Flower and Butterfly…
It was a pleasure to work with the Poetry Translation Workshop and Assiya to help translate Yerlan Junis’ dreamy, surreal, reflective poem of lost love. Before we began, Assiya introduced Yerlan Junis to us as one of the most talented young poets of his generation, a postmodernist widely praised for the freshness and elegance of his verse, his exquisite use of the Kazakh language and his willingness to embrace complexity and contradiction. .
Working with Assiya’s bridge translation and her guidance, we strove to echo a little of the original music of the poem. Assiya advised us that the Kazakh language is agglutinative and its poetry full of complex beautiful rhymes, something almost impossible to recreate in English, so we sought opportunities to draw out alliteration and assonance, creating some musicality. For example, one small pleasing swap was stencil for model; and later dullness and duty took the place of boredom and submission.
There was a knotty section in the middle (from “Having started…” to “…their corners”) where the poet delightfully drives the poem off the road into surrealist territory.
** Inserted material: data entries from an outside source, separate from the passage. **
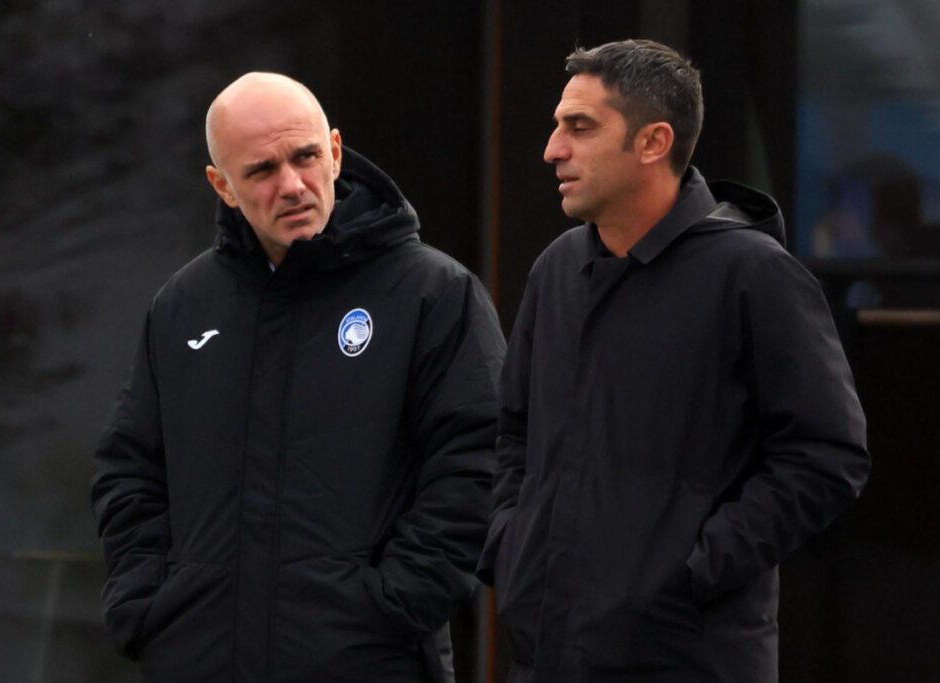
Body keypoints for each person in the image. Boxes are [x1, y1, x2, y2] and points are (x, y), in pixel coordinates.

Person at [91, 72, 505, 682]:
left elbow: (480, 461)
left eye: (306, 156)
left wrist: (394, 603)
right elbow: (130, 469)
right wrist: (148, 605)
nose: (292, 185)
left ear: (335, 152)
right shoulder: (183, 306)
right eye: (261, 171)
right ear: (223, 186)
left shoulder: (432, 294)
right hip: (200, 662)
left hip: (368, 663)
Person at [477, 40, 870, 682]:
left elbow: (829, 456)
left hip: (690, 658)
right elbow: (515, 430)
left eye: (580, 127)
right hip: (549, 652)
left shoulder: (753, 275)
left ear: (654, 141)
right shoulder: (557, 269)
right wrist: (514, 545)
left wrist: (693, 569)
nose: (553, 149)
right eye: (557, 127)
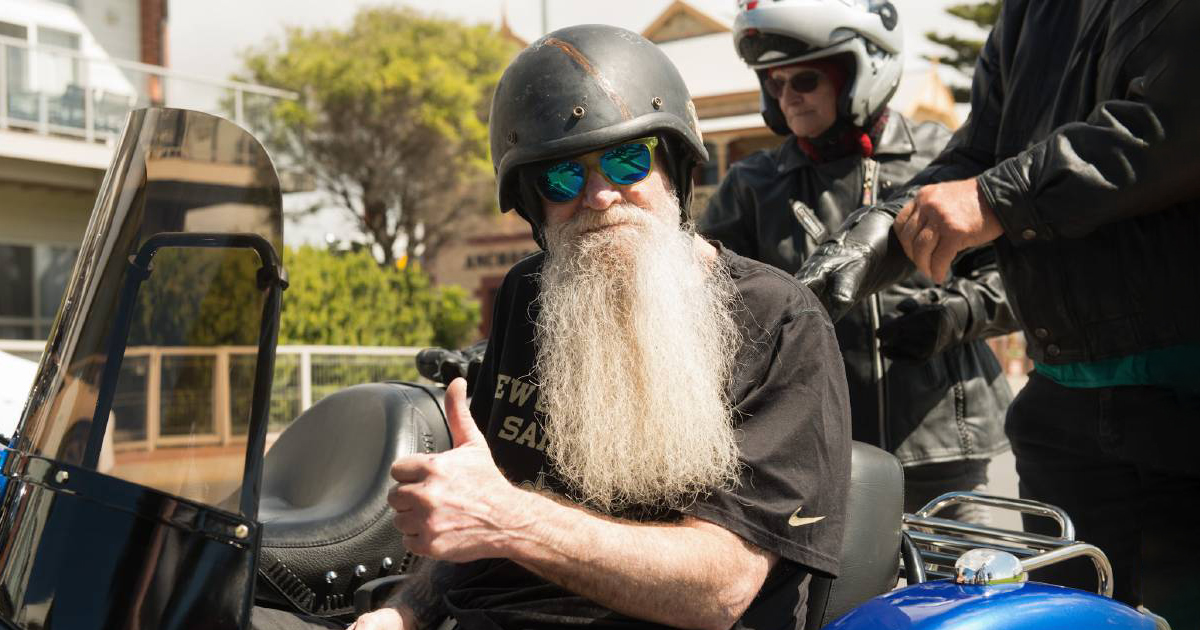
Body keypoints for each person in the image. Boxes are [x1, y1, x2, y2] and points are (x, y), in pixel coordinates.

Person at [348, 24, 851, 630]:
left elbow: (720, 590)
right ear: (534, 202)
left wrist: (514, 519)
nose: (599, 195)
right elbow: (478, 518)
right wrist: (403, 612)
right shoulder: (529, 295)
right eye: (561, 178)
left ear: (673, 168)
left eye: (625, 159)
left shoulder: (780, 322)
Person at [796, 0, 1200, 624]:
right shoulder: (1030, 13)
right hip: (1063, 396)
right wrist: (879, 231)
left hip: (1181, 383)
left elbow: (1171, 123)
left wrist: (991, 201)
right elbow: (980, 149)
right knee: (1065, 615)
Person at [700, 0, 1017, 521]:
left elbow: (1010, 277)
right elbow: (715, 301)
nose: (788, 97)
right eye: (775, 85)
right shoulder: (752, 185)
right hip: (826, 450)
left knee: (961, 592)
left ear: (855, 74)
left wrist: (952, 316)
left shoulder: (944, 158)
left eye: (804, 80)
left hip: (942, 443)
We spent a long time discussing and unpicking this long complex sentence, trying to draw out the subject and rejigging the lines slightly to bring the subject (the photographs) more clearly to the fore. We finally settled on: “Setting off from a semi-secret spot/ and vanishing somewhere unknown,/a thread of dullness and duty pegged/with old photos…”
From this point on, the poem moves to such a beautiful and melancholy place, reflected simply and elegantly in Assiya’s bridge translation, that we changed very little.